Generalized Nernst equation:
$V_m = \frac{61}{z} \times \log_{10} \frac{[C]_0}{[C]_i}$

Action Potentials: Signals Conducted by Axons
Neurons communicate via changes in membrane potential. Gated ion channels open or close in response to stimuli, leading to graded potentials or action potentials.
Depolarization: Membrane potential becomes less negative (e.g., Na+ influx).
Hyperpolarization: Membrane potential becomes more negative (e.g., K+ efflux).

Graded Potentials: Small changes in membrane potential; magnitude varies with stimulus strength.
Action Potentials: Large, all-or-none changes in membrane potential that propagate along the axon.

Generation of Action Potentials
Action potentials occur in several stages:
Resting State: Most voltage-gated Na+ and K+ channels are closed.
Depolarization: Voltage-gated Na+ channels open, Na+ enters the cell.
Rising Phase: Membrane potential rapidly increases as more Na+ channels open.
Falling Phase: Na+ channels inactivate, K+ channels open, K+ exits the cell.
Undershoot: K+ permeability is temporarily higher than at rest, then returns to baseline.

During the refractory period, a second action potential cannot be initiated due to inactivation of Na+ channels.
Conduction of Action Potentials
Action potentials are typically initiated at the axon hillock and propagate unidirectionally toward synaptic terminals. Inactivated Na+ channels prevent backward propagation.

Evolutionary Adaptation of Axon Structure
The speed of action potential conduction increases with axon diameter and the presence of a myelin sheath. Myelin is produced by oligodendrocytes (CNS) and Schwann cells (PNS).

In myelinated axons, action potentials jump between nodes of Ranvier in a process called saltatory conduction.

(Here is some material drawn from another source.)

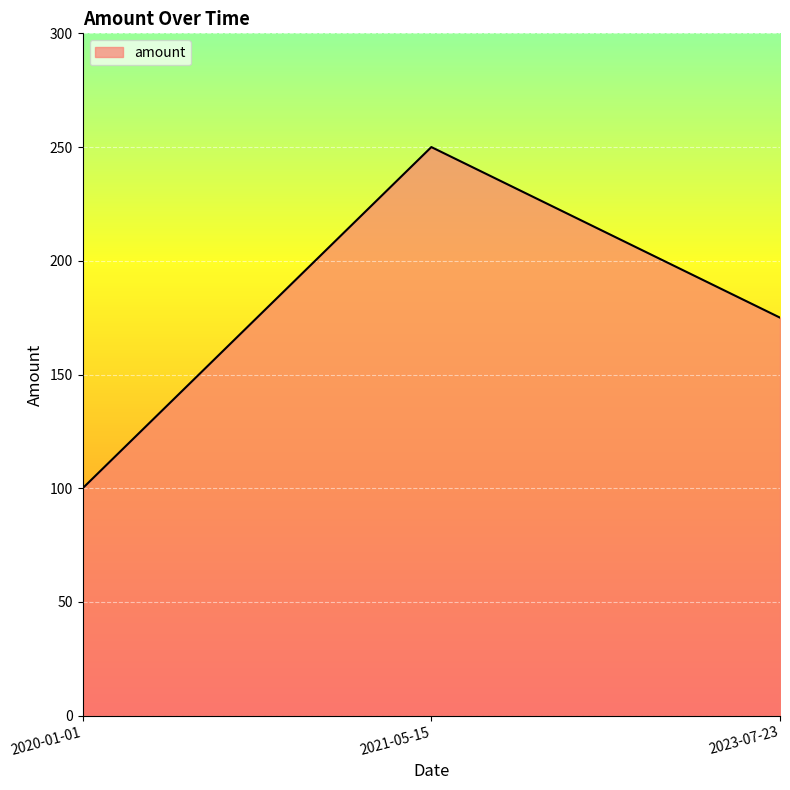

Reading left to right, list all the values displayed in this chart.

2020-01-01=100	2021-05-15=250	2023-07-23=175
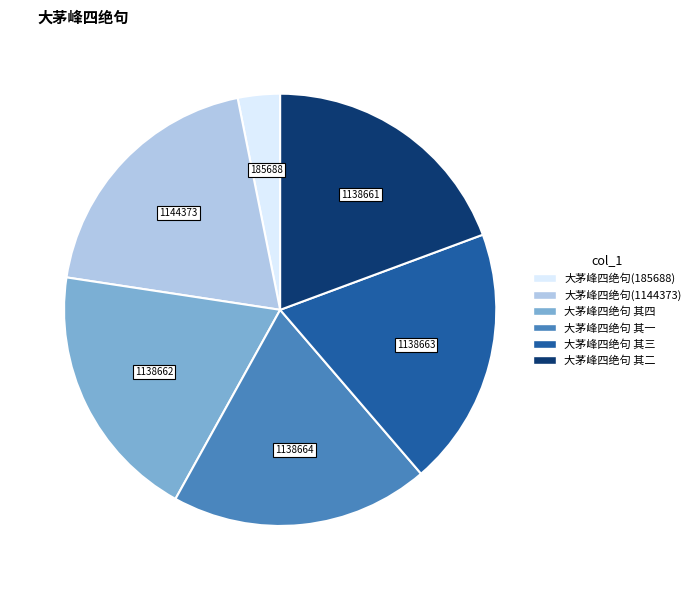

Approximately how many times larger is the value at 大茅峰四绝句(1144373) compared to 大茅峰四绝句 其二?

1.0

Neurons Communicate with Each Other at Synapses
Neurons communicate at synapses, which can be electrical (via gap junctions) or chemical (via neurotransmitters). Most synapses in the nervous system are chemical.

At chemical synapses:
The presynaptic neuron releases neurotransmitter from synaptic vesicles into the synaptic cleft.
The neurotransmitter binds to receptors on the postsynaptic cell, causing ion channels to open and generating a postsynaptic potential.

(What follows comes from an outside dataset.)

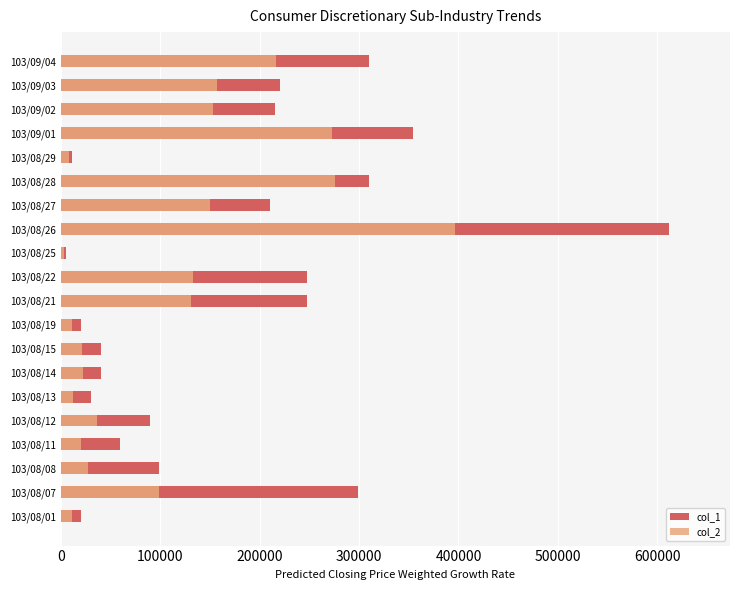

What is the lowest value of the col_2 series?

3090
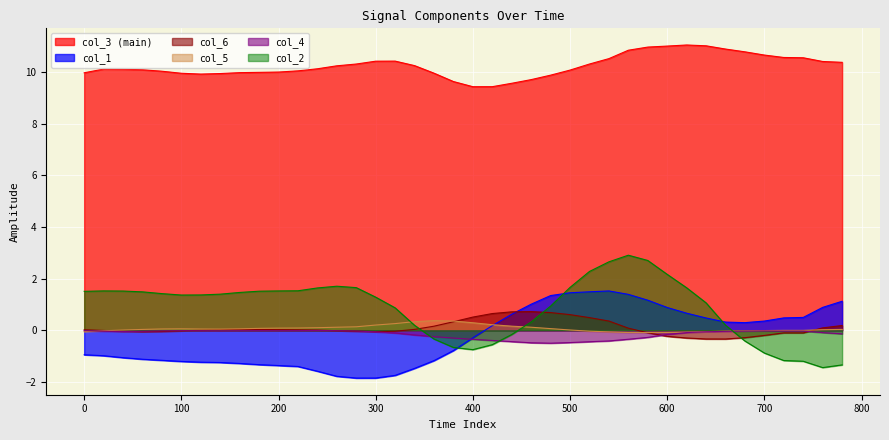

At which label does col_3 first exceed 10?

20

Generation and Summation of Postsynaptic Potentials
Postsynaptic potentials can be:
Excitatory (EPSPs): Depolarize the postsynaptic membrane, bringing it closer to threshold.
Inhibitory (IPSPs): Hyperpolarize the membrane, moving it further from threshold.

Summation of EPSPs and IPSPs determines whether the postsynaptic neuron will fire an action potential:
Temporal Summation: Multiple EPSPs from a single synapse in rapid succession add together.
Spatial Summation: EPSPs from multiple synapses on the same neuron combine.

IPSPs can counteract EPSPs, and the net effect at the axon hillock determines action potential generation.
Summary Table: Ion Concentrations Inside and Outside of Mammalian Neurons
Ion | Intracellular Concentration (mM) | Extracellular Concentration (mM) |
|---|---|---|
Potassium (K+) | 140 | 5 |
Sodium (Na+) | 15 | 150 |
Chloride (Cl−) | 10 | 120 |
Large anions (A−) | 100 | Not applicable |
Additional info: This table highlights the ionic gradients maintained by neurons, which are essential for generating membrane potentials and action potentials.